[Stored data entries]

——————

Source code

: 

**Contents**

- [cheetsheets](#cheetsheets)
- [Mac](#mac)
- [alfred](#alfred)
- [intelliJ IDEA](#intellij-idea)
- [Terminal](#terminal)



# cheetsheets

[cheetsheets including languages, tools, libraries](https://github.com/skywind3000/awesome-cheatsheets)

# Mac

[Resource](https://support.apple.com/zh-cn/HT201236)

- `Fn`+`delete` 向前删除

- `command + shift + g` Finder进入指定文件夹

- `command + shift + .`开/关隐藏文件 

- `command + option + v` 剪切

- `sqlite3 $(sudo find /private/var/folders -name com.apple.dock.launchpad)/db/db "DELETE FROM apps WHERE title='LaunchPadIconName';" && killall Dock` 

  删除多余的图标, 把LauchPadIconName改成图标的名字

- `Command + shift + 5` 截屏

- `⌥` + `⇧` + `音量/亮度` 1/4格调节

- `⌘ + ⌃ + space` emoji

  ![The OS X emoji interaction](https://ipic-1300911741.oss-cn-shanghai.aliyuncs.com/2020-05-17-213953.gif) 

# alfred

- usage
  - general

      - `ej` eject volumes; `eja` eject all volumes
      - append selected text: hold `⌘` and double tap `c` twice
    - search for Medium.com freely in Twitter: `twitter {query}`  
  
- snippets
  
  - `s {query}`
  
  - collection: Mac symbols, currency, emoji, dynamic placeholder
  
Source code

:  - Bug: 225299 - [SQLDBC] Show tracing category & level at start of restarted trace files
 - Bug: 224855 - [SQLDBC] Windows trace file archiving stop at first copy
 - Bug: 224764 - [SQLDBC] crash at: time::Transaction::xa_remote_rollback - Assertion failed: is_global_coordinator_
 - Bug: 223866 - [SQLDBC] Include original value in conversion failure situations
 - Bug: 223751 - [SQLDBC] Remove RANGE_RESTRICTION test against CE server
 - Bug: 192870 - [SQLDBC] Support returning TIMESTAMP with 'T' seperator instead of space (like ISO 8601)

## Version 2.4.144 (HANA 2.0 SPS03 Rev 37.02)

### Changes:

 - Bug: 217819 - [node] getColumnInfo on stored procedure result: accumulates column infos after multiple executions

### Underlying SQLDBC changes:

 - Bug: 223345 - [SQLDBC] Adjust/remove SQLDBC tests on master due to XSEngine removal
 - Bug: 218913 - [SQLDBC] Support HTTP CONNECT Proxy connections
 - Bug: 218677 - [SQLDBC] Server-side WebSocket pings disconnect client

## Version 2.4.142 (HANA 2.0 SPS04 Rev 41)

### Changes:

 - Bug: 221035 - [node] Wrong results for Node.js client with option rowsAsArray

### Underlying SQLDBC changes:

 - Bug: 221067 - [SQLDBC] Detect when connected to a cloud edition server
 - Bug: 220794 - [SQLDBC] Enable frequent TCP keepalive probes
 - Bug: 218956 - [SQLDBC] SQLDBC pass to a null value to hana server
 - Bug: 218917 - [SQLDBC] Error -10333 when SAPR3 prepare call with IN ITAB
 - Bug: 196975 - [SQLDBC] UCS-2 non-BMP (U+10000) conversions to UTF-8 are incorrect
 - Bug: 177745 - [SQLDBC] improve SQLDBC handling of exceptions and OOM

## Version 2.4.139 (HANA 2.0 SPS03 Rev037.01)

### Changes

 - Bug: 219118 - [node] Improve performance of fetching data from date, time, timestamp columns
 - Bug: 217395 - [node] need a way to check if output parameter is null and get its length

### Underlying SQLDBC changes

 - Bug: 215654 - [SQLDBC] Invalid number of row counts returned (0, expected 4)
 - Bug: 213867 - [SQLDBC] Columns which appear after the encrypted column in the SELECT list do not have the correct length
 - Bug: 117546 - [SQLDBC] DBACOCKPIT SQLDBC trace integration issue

——————

*TRY IT*
Copy every record exactly, with nothing added or dropped.

*OUTPUT FOR THIS EXERCISE*
Source code

: 

**Contents**

- [cheetsheets](#cheetsheets)
- [Mac](#mac)
- [alfred](#alfred)
- [intelliJ IDEA](#intellij-idea)
- [Terminal](#terminal)



# cheetsheets

[cheetsheets including languages, tools, libraries](https://github.com/skywind3000/awesome-cheatsheets)

# Mac

[Resource](https://support.apple.com/zh-cn/HT201236)

- `Fn`+`delete` 向前删除

- `command + shift + g` Finder进入指定文件夹

- `command + shift + .`开/关隐藏文件 

- `command + option + v` 剪切

- `sqlite3 $(sudo find /private/var/folders -name com.apple.dock.launchpad)/db/db "DELETE FROM apps WHERE title='LaunchPadIconName';" && killall Dock` 

  删除多余的图标, 把LauchPadIconName改成图标的名字

- `Command + shift + 5` 截屏

- `⌥` + `⇧` + `音量/亮度` 1/4格调节

- `⌘ + ⌃ + space` emoji

  ![The OS X emoji interaction](https://ipic-1300911741.oss-cn-shanghai.aliyuncs.com/2020-05-17-213953.gif) 

# alfred

- usage
  - general

      - `ej` eject volumes; `eja` eject all volumes
      - append selected text: hold `⌘` and double tap `c` twice
    - search for Medium.com freely in Twitter: `twitter {query}`  
  
- snippets
  
  - `s {query}`
  
  - collection: Mac symbols, currency, emoji, dynamic placeholder
  
Source code

:  - Bug: 225299 - [SQLDBC] Show tracing category & level at start of restarted trace files
 - Bug: 224855 - [SQLDBC] Windows trace file archiving stop at first copy
 - Bug: 224764 - [SQLDBC] crash at: time::Transaction::xa_remote_rollback - Assertion failed: is_global_coordinator_
 - Bug: 223866 - [SQLDBC] Include original value in conversion failure situations
 - Bug: 223751 - [SQLDBC] Remove RANGE_RESTRICTION test against CE server
 - Bug: 192870 - [SQLDBC] Support returning TIMESTAMP with 'T' seperator instead of space (like ISO 8601)

## Version 2.4.144 (HANA 2.0 SPS03 Rev 37.02)

### Changes:

 - Bug: 217819 - [node] getColumnInfo on stored procedure result: accumulates column infos after multiple executions

### Underlying SQLDBC changes:

 - Bug: 223345 - [SQLDBC] Adjust/remove SQLDBC tests on master due to XSEngine removal
 - Bug: 218913 - [SQLDBC] Support HTTP CONNECT Proxy connections
 - Bug: 218677 - [SQLDBC] Server-side WebSocket pings disconnect client

## Version 2.4.142 (HANA 2.0 SPS04 Rev 41)

### Changes:

 - Bug: 221035 - [node] Wrong results for Node.js client with option rowsAsArray

### Underlying SQLDBC changes:

 - Bug: 221067 - [SQLDBC] Detect when connected to a cloud edition server
 - Bug: 220794 - [SQLDBC] Enable frequent TCP keepalive probes
 - Bug: 218956 - [SQLDBC] SQLDBC pass to a null value to hana server
 - Bug: 218917 - [SQLDBC] Error -10333 when SAPR3 prepare call with IN ITAB
 - Bug: 196975 - [SQLDBC] UCS-2 non-BMP (U+10000) conversions to UTF-8 are incorrect
 - Bug: 177745 - [SQLDBC] improve SQLDBC handling of exceptions and OOM

## Version 2.4.139 (HANA 2.0 SPS03 Rev037.01)

### Changes

 - Bug: 219118 - [node] Improve performance of fetching data from date, time, timestamp columns
 - Bug: 217395 - [node] need a way to check if output parameter is null and get its length

### Underlying SQLDBC changes

 - Bug: 215654 - [SQLDBC] Invalid number of row counts returned (0, expected 4)
 - Bug: 213867 - [SQLDBC] Columns which appear after the encrypted column in the SELECT list do not have the correct length
 - Bug: 117546 - [SQLDBC] DBACOCKPIT SQLDBC trace integration issue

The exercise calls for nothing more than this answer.